Indigenous woman acquitted for protest of border wall construction on tribal land


A Tohono O'odham woman was found not guilty of misdemeanor charges for protesting border wall construction on her ancestral land, the Arizona Daily Star reports.

U.S. Magistrate Judge Leslie Bowman ruled that the charges imposed a substantial burden on the exercise of Ortega's religion, in a reversal of her previous ruling against Ortega.

Bowman had previously ruled that Ortega could not use the Religious Freedom Restoration Act in her defense.

"This is our land, and our ways are not wrong," Ortega said to supporters after the verdict. "We, today, again defended our culture, our ways, our songs, our locations, our mountains, our sacred sites. Today was a victory for our people."
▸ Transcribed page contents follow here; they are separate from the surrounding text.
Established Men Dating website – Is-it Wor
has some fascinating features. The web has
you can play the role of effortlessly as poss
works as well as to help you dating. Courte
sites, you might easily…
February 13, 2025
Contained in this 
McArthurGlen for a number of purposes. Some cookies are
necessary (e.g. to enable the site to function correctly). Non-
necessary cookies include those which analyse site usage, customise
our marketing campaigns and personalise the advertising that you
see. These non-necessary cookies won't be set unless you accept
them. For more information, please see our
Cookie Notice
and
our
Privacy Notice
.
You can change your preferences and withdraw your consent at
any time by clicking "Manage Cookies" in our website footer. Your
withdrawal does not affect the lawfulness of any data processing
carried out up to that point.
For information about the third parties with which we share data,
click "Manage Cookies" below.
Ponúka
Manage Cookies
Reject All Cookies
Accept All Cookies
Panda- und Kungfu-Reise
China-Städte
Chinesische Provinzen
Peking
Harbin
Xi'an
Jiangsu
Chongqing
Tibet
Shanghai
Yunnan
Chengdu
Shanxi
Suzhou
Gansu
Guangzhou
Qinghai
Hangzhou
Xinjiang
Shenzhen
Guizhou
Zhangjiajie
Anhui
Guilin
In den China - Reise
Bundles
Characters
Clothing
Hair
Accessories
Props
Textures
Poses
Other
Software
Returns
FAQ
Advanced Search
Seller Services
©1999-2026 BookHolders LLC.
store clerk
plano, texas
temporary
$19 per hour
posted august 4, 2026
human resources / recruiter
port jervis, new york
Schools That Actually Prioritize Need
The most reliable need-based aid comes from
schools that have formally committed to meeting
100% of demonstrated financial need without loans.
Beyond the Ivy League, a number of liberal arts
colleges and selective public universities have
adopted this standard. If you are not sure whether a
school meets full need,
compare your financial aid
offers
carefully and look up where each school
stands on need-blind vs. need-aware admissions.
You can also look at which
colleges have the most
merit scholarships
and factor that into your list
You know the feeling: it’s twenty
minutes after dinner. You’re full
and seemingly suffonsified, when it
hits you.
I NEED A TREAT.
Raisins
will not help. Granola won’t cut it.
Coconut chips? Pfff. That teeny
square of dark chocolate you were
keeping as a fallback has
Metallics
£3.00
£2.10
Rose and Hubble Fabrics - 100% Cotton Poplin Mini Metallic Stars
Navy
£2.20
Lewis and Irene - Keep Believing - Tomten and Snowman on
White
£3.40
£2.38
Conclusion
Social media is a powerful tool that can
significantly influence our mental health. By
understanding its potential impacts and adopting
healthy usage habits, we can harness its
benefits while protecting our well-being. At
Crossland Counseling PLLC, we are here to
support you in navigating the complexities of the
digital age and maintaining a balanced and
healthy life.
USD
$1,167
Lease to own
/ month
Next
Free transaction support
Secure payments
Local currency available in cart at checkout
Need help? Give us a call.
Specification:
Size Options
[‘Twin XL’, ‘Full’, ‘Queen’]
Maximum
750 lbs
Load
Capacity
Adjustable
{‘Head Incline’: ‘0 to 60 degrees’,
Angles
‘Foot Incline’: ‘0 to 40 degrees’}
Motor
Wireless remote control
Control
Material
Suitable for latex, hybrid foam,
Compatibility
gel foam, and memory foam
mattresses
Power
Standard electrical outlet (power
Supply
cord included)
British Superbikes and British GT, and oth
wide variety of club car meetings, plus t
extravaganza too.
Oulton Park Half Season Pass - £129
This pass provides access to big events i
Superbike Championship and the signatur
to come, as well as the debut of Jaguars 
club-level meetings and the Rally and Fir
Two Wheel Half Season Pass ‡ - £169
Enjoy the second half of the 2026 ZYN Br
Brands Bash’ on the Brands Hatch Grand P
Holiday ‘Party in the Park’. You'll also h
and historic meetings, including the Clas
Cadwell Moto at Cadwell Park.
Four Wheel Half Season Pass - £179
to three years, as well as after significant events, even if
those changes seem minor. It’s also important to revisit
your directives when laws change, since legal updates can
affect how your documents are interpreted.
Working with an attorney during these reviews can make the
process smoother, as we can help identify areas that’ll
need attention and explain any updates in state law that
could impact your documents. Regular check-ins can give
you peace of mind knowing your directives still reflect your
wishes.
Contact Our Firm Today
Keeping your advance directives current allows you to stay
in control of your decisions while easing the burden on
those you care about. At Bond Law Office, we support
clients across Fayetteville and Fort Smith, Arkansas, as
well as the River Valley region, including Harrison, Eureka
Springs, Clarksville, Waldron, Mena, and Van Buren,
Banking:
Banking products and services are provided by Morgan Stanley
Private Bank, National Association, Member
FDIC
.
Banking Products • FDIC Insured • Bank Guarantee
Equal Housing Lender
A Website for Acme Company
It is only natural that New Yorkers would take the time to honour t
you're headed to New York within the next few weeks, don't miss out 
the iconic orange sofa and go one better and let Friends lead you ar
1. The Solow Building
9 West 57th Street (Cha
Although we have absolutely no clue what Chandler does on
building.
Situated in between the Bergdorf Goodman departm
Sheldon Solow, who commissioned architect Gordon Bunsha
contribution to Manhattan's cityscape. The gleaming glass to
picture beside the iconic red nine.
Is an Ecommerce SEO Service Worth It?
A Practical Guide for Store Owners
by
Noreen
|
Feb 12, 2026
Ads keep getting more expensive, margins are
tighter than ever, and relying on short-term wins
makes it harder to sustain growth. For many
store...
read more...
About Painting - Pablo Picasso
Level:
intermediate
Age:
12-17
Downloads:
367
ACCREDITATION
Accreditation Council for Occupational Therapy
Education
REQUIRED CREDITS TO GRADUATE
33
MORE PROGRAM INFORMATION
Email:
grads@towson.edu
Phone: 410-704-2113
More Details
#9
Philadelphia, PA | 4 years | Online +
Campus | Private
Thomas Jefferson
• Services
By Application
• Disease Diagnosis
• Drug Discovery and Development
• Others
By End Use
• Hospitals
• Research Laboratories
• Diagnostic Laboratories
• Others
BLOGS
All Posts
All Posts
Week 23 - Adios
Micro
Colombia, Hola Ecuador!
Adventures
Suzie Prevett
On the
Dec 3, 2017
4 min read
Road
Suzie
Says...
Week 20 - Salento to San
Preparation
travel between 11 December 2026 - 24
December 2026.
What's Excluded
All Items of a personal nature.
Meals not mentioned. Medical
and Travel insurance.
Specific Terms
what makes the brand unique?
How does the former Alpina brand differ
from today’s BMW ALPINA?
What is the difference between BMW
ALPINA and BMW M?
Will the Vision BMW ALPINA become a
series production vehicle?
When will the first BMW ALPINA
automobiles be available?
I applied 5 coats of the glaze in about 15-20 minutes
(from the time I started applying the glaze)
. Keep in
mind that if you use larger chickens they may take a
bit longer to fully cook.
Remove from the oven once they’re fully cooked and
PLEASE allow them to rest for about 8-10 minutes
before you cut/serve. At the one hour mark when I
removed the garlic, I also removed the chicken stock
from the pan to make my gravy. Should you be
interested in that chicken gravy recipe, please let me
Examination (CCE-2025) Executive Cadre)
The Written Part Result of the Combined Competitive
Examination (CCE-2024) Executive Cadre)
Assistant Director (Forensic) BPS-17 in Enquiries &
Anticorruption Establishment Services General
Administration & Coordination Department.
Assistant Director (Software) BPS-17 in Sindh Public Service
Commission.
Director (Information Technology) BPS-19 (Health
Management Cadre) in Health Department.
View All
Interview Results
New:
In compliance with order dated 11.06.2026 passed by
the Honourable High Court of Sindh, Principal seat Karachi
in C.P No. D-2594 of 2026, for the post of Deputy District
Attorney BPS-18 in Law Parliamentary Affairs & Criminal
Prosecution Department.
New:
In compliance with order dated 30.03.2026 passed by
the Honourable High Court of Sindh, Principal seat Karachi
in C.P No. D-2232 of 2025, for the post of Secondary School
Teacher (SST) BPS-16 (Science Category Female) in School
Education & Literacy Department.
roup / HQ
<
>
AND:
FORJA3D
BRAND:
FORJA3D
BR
Ortega protested a border wall construction site at Organ Pipe Cactus National Monument in September and was charged with interfering with agency function and violating a closure order.

Ortega had been praying nearby at Quitobaquito Springs, a sacred ancient O'odham watering hole, when she heard construction begin and decided to protest.

Amy Knight, Ortega's defense attorney, argued that defense of sacred land near the springs was part of Ortega's religious practice.

Assistant U.S. Attorney Vincent J. Sottosanti rejected a defense based on religious freedom in both trials, saying that the federal government has the legal right to "modify, improve or use its own land however it sees fit."

Sottosanti claimed in the second trial: "There aren't any new facts. There's no new evidence. There's no new law.

"She went in as a girl and came out a woman, fighting for all of our rights, for religion," Tohono O'odham member Mary Garcia told a crowd after the trial. "Please understand, we're still here. And this is what it takes to let them know we love our culture. We love our language. We love our religion."